The surging Steelers (5-3) welcome the Kansas City Chiefs (1-7) to Pittsburgh Monday night for a clash of AFC teams on opposite ends of the NFL spectrum.
The Steelers have won three in a row after starting 2-3 and are unbeaten at home (3-0) in 2012, while the Chiefs have been outscored by 76 points over their last five games and still do not have a regulation lead this season.
Pittsburgh also hasn't lost a Monday night game since 1992, the first year for Bill Cowher on the Steelers sidelines.
Suffice to say, the odds are stacked against the Chiefs tonight.
Here are five matchups that will decide whether the Steelers continue their roll or the Chiefs pull off a stunning prime-time upset:
Steelers OTs vs. Chiefs OLBs
If the Chiefs have one advantage Monday night, it may be with their defensive pressure package off the edges.
According to Pro Football Focus, outside linebackers Tamba Hali and Justin Houston have combined for 45 quarterback disruptions (11 sacks, five hits, 29 hurries) this season. Left tackle Max Starks will draw Hali, while rookie Mike Adams gets Houston on the offense's right side—both equally important matchups.
Kansas City needs a big night from both Hali and Houston to keep this close. If the two can't keep Ben Roethlisberger uncomfortable or force a turnover or two, the Chiefs will be in trouble defensively.
Steelers Front Seven vs. Chiefs RB Jamaal Charles
Defensive coordinators have quickly found that bringing extra defenders into the box to stop Jamaal Charles is the easiest way to beat this Chiefs offense. Without Charles or the running game, the Chiefs have struggled to figure out defenses with the quarterback position.
Charles can count on seeing a lot of eight-man boxes Monday night, especially early. The Steelers will dare quarterback Matt Cassel—the main architect to the NFL's most turnover-prone offense—to take chances in the passing game. Charles has to be able to provide balance offensively to keep Pittsburgh honest and take some pressure off Cassel.
Steelers RBs vs. Chiefs Front Seven
Surprisingly, the Steelers have evolved into the NFL's rushing juggernaut over the last three games. In wins over the Cincinnati Bengals, Washington Redskins and New York Giants, Pittsburgh rushed for an NFL-high 465 yards (155/game). Through the first six games, the Steelers averaged less than 80 a game.
Both Jonathan Dwyer and Isaac Redman put together 100-yard performances during the last three games, and both will be healthy for Monday night.
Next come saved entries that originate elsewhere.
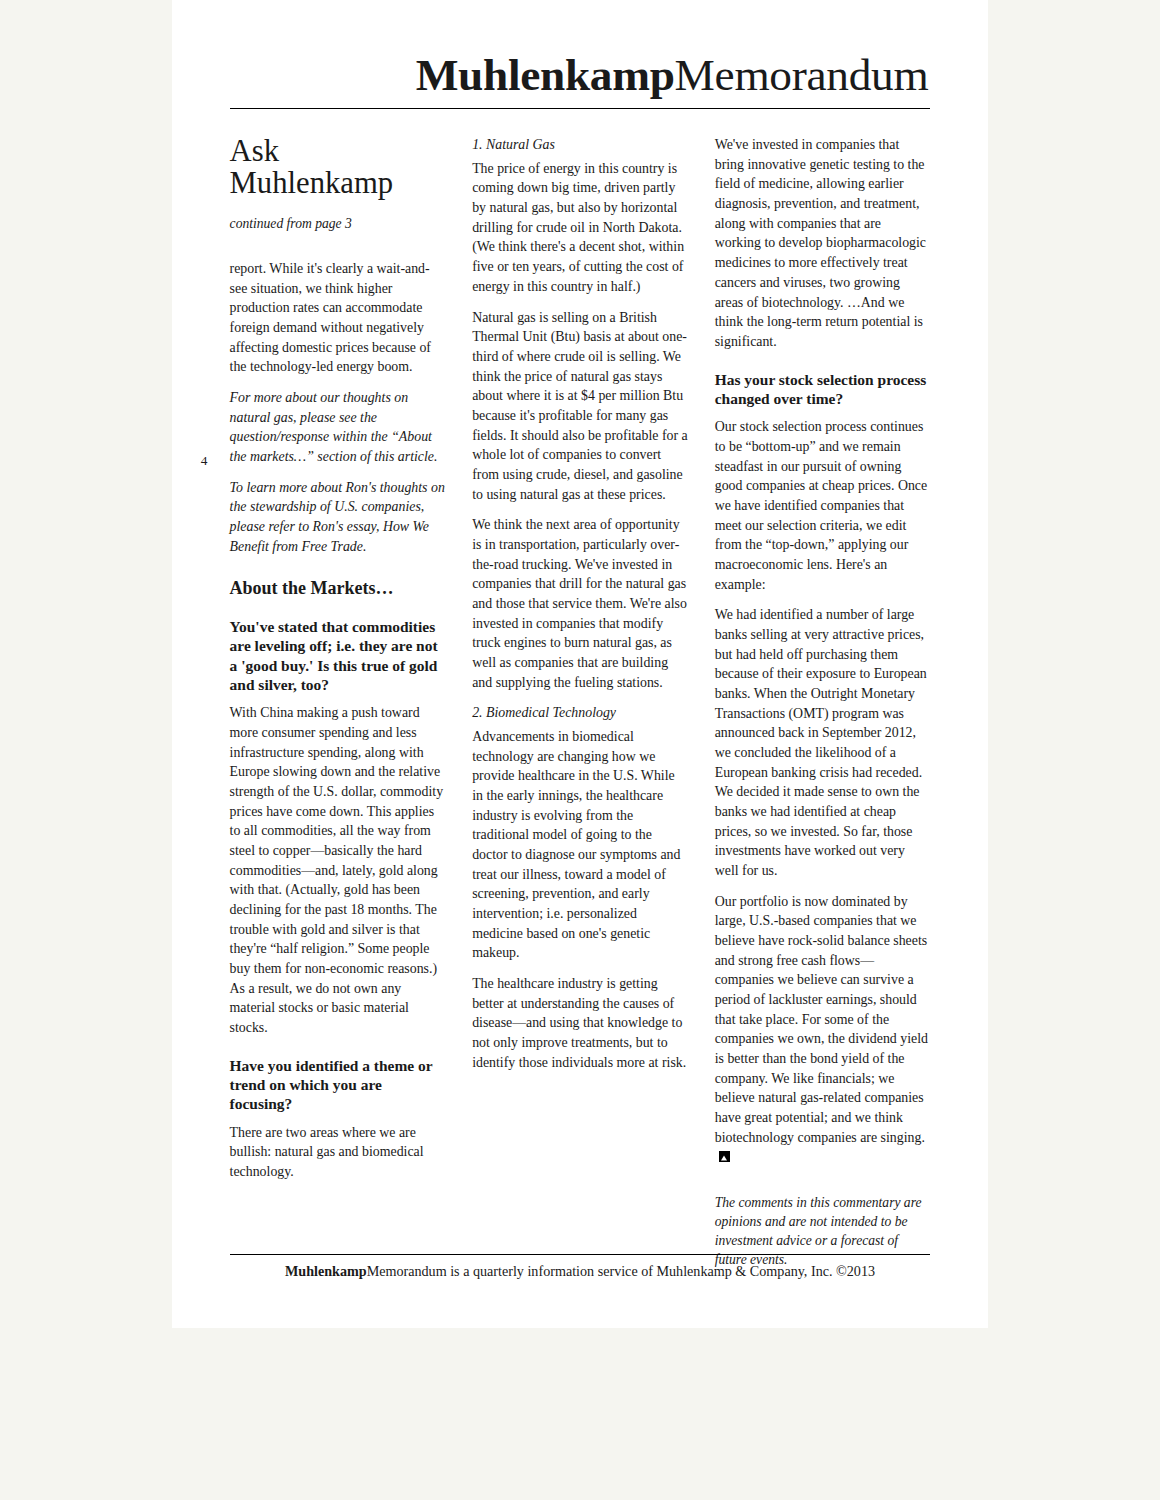Muhlenkamp Memorandum
4
Ask Muhlenkamp
continued from page 3
report. While it's clearly a wait-and-see situation, we think higher production rates can accommodate foreign demand without negatively affecting domestic prices because of the technology-led energy boom.
For more about our thoughts on natural gas, please see the question/response within the “About the markets…” section of this article.
To learn more about Ron's thoughts on the stewardship of U.S. companies, please refer to Ron's essay, How We Benefit from Free Trade.
About the Markets…
You've stated that commodities are leveling off; i.e. they are not a 'good buy.' Is this true of gold and silver, too?
With China making a push toward more consumer spending and less infrastructure spending, along with Europe slowing down and the relative strength of the U.S. dollar, commodity prices have come down. This applies to all commodities, all the way from steel to copper—basically the hard commodities—and, lately, gold along with that. (Actually, gold has been declining for the past 18 months. The trouble with gold and silver is that they're “half religion.” Some people buy them for non-economic reasons.) As a result, we do not own any material stocks or basic material stocks.
Have you identified a theme or trend on which you are focusing?
There are two areas where we are bullish: natural gas and biomedical technology.
1. Natural Gas
The price of energy in this country is coming down big time, driven partly by natural gas, but also by horizontal drilling for crude oil in North Dakota. (We think there's a decent shot, within five or ten years, of cutting the cost of energy in this country in half.)
Natural gas is selling on a British Thermal Unit (Btu) basis at about one-third of where crude oil is selling. We think the price of natural gas stays about where it is at $4 per million Btu because it's profitable for many gas fields. It should also be profitable for a whole lot of companies to convert from using crude, diesel, and gasoline to using natural gas at these prices.
We think the next area of opportunity is in transportation, particularly over-the-road trucking. We've invested in companies that drill for the natural gas and those that service them. We're also invested in companies that modify truck engines to burn natural gas, as well as companies that are building and supplying the fueling stations.
2. Biomedical Technology
Advancements in biomedical technology are changing how we provide healthcare in the U.S. While in the early innings, the healthcare industry is evolving from the traditional model of going to the doctor to diagnose our symptoms and treat our illness, toward a model of screening, prevention, and early intervention; i.e. personalized medicine based on one's genetic makeup.
The healthcare industry is getting better at understanding the causes of disease—and using that knowledge to not only improve treatments, but to identify those individuals more at risk.
We've invested in companies that bring innovative genetic testing to the field of medicine, allowing earlier diagnosis, prevention, and treatment, along with companies that are working to develop biopharmacologic medicines to more effectively treat cancers and viruses, two growing areas of biotechnology. …And we think the long-term return potential is significant.
Has your stock selection process changed over time?
Our stock selection process continues to be “bottom-up” and we remain steadfast in our pursuit of owning good companies at cheap prices. Once we have identified companies that meet our selection criteria, we edit from the “top-down,” applying our macroeconomic lens. Here's an example:
We had identified a number of large banks selling at very attractive prices, but had held off purchasing them because of their exposure to European banks. When the Outright Monetary Transactions (OMT) program was announced back in September 2012, we concluded the likelihood of a European banking crisis had receded. We decided it made sense to own the banks we had identified at cheap prices, so we invested. So far, those investments have worked out very well for us.
Our portfolio is now dominated by large, U.S.-based companies that we believe have rock-solid balance sheets and strong free cash flows—companies we believe can survive a period of lackluster earnings, should that take place. For some of the companies we own, the dividend yield is better than the bond yield of the company. We like financials; we believe natural gas-related companies have great potential; and we think biotechnology companies are singing.
The comments in this commentary are opinions and are not intended to be investment advice or a forecast of future events.
Muhlenkamp Memorandum is a quarterly information service of Muhlenkamp & Company, Inc. ©2013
Redman is likely to get first crack at touches, but Dwyer should get a number of carries too. The hot hand will prevail.
The Chiefs have allowed at least 125 rushing yards in four straight games and will be without Glen Dorsey Monday night. If Kansas City can't keep Redman and Dwyer from chewing up yards and time of possession, this one could get ugly in a hurry. Holding Pittsburgh under 80 rushing yards is a goal the Chiefs need to accomplish.
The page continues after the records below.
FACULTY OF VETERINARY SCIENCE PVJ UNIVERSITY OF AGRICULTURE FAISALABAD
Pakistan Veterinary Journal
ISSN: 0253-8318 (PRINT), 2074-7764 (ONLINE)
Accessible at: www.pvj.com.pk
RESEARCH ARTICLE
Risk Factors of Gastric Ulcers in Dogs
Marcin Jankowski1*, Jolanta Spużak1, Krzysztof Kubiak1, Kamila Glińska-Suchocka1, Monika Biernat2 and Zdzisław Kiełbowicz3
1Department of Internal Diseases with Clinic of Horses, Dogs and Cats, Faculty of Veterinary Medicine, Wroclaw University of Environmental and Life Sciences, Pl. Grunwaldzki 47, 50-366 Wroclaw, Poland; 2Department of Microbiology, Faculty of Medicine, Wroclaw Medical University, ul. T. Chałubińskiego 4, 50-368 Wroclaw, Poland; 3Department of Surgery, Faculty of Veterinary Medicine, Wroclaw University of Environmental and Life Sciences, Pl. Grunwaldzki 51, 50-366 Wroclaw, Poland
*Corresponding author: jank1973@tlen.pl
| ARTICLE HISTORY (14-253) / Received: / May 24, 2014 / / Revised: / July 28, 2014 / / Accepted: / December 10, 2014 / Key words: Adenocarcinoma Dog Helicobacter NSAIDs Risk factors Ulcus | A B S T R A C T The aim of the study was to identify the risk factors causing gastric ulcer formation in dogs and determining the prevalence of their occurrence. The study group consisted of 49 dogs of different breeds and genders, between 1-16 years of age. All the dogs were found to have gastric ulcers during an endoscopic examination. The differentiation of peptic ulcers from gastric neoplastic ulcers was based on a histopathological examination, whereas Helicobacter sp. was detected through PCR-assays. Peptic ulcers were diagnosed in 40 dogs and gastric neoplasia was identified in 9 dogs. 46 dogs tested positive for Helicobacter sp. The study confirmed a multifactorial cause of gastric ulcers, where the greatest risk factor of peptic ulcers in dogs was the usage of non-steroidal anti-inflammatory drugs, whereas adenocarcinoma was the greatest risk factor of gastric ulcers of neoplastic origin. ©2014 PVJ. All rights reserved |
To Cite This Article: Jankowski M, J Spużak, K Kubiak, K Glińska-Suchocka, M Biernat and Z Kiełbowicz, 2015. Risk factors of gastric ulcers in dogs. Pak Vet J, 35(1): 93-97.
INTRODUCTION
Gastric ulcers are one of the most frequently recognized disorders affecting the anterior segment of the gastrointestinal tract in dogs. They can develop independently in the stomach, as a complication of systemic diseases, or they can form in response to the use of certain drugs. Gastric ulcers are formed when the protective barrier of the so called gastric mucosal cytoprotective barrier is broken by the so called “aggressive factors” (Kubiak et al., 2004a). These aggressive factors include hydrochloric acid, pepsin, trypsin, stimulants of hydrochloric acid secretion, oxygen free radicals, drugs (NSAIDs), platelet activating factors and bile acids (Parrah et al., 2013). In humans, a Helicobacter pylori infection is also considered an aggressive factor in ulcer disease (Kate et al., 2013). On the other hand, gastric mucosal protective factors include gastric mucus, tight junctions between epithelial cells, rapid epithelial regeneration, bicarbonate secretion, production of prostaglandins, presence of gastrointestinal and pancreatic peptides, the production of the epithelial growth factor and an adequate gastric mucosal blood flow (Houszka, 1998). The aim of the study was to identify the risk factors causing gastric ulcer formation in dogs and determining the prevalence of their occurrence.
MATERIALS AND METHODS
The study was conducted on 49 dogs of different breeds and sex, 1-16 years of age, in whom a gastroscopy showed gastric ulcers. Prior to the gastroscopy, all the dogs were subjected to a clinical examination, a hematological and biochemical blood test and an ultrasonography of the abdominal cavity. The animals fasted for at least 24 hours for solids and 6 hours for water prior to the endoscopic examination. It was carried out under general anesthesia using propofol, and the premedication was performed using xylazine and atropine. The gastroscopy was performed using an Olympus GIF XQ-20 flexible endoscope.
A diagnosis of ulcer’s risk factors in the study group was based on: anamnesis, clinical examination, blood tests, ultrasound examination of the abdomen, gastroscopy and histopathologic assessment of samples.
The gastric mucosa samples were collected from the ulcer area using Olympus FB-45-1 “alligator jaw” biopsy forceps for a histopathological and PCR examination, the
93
Steelers QB Ben Roethlisberger vs. Chiefs Defensive Coordinator Gary Gibbs
The Chiefs were allowing 30 points and nearly nine yards a pass attempt through the first eight games, so head coach Romeo Crennell essentially fired himself as the team's defensive coordinator. Now, the play-calling is on Gary Gibbs, who has to find a way to beat one of the game's elite quarterbacks.
Roethlisberger has completed over 70 percent of his passes in three straight games, and he's only thrown four total interceptions all season. His passer rating is above 100 at 101.1.
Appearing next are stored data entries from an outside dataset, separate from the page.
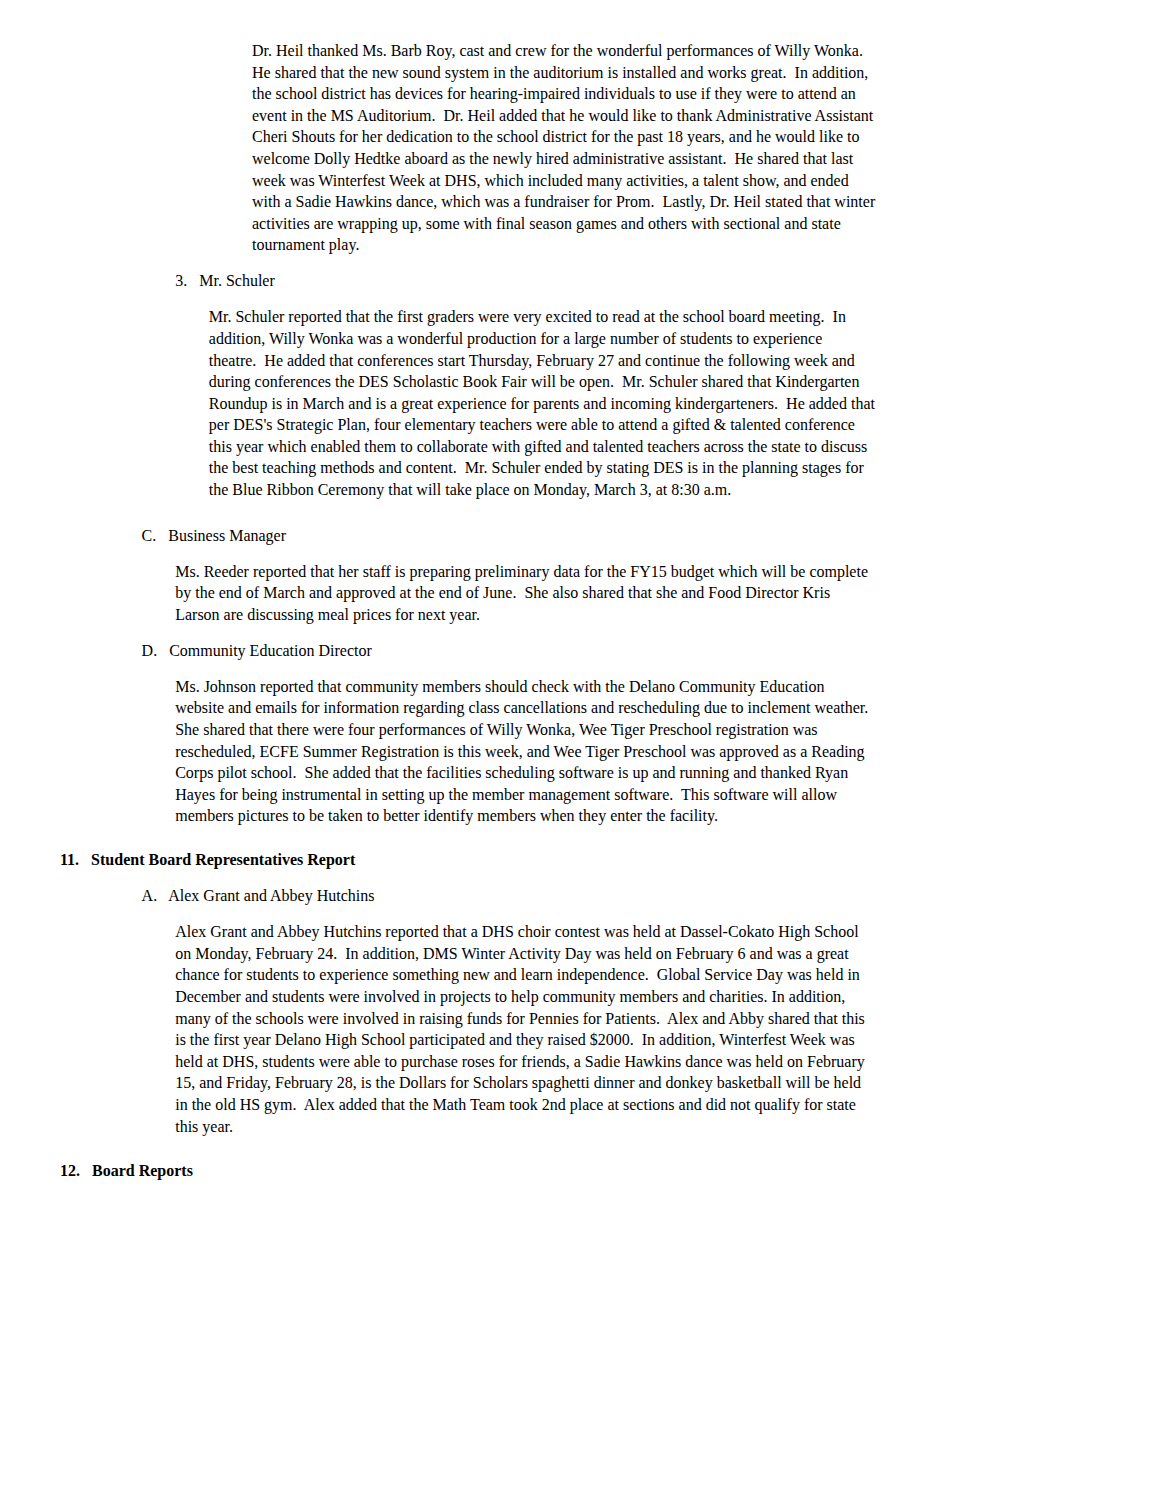Dr. Heil thanked Ms. Barb Roy, cast and crew for the wonderful performances of Willy Wonka. He shared that the new sound system in the auditorium is installed and works great. In addition, the school district has devices for hearing-impaired individuals to use if they were to attend an event in the MS Auditorium. Dr. Heil added that he would like to thank Administrative Assistant Cheri Shouts for her dedication to the school district for the past 18 years, and he would like to welcome Dolly Hedtke aboard as the newly hired administrative assistant. He shared that last week was Winterfest Week at DHS, which included many activities, a talent show, and ended with a Sadie Hawkins dance, which was a fundraiser for Prom. Lastly, Dr. Heil stated that winter activities are wrapping up, some with final season games and others with sectional and state tournament play.
3. Mr. Schuler
Mr. Schuler reported that the first graders were very excited to read at the school board meeting. In addition, Willy Wonka was a wonderful production for a large number of students to experience theatre. He added that conferences start Thursday, February 27 and continue the following week and during conferences the DES Scholastic Book Fair will be open. Mr. Schuler shared that Kindergarten Roundup is in March and is a great experience for parents and incoming kindergarteners. He added that per DES's Strategic Plan, four elementary teachers were able to attend a gifted & talented conference this year which enabled them to collaborate with gifted and talented teachers across the state to discuss the best teaching methods and content. Mr. Schuler ended by stating DES is in the planning stages for the Blue Ribbon Ceremony that will take place on Monday, March 3, at 8:30 a.m.
C. Business Manager
Ms. Reeder reported that her staff is preparing preliminary data for the FY15 budget which will be complete by the end of March and approved at the end of June. She also shared that she and Food Director Kris Larson are discussing meal prices for next year.
D. Community Education Director
Ms. Johnson reported that community members should check with the Delano Community Education website and emails for information regarding class cancellations and rescheduling due to inclement weather. She shared that there were four performances of Willy Wonka, Wee Tiger Preschool registration was rescheduled, ECFE Summer Registration is this week, and Wee Tiger Preschool was approved as a Reading Corps pilot school. She added that the facilities scheduling software is up and running and thanked Ryan Hayes for being instrumental in setting up the member management software. This software will allow members pictures to be taken to better identify members when they enter the facility.
11. Student Board Representatives Report
A. Alex Grant and Abbey Hutchins
Alex Grant and Abbey Hutchins reported that a DHS choir contest was held at Dassel-Cokato High School on Monday, February 24. In addition, DMS Winter Activity Day was held on February 6 and was a great chance for students to experience something new and learn independence. Global Service Day was held in December and students were involved in projects to help community members and charities. In addition, many of the schools were involved in raising funds for Pennies for Patients. Alex and Abby shared that this is the first year Delano High School participated and they raised $2000. In addition, Winterfest Week was held at DHS, students were able to purchase roses for friends, a Sadie Hawkins dance was held on February 15, and Friday, February 28, is the Dollars for Scholars spaghetti dinner and donkey basketball will be held in the old HS gym. Alex added that the Math Team took 2nd place at sections and did not qualify for state this year.
12. Board Reports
Gibbs had an extra day to get his pass defense ready for Roethlisberger, but confusing the veteran will be difficult on the road. It won't get any easier if the Chiefs offense turns the football over in difficult spots, either.
Chiefs QB Matt Cassel vs. Himself
If the Chiefs are going to have any chance of pulling off the upset, Cassel will need to be smart and protective with the football. Turnovers, which the Chiefs have more of than any other NFL team, will turn this prime-time game into a blowout faster than any other factor.
Almost unbelievably, the Chiefs have 29 turnovers (14 interceptions, 15 fumbles lost)—10 more than any other team and nearly four times as many as the Steelers' eight.
In the NFL, it's much easier to lose football games before the chance to win even arises. Far too often, Cassel has been at fault for putting the Chiefs behind the winning eight ball. That must change for the Chiefs to get their second win on Monday night.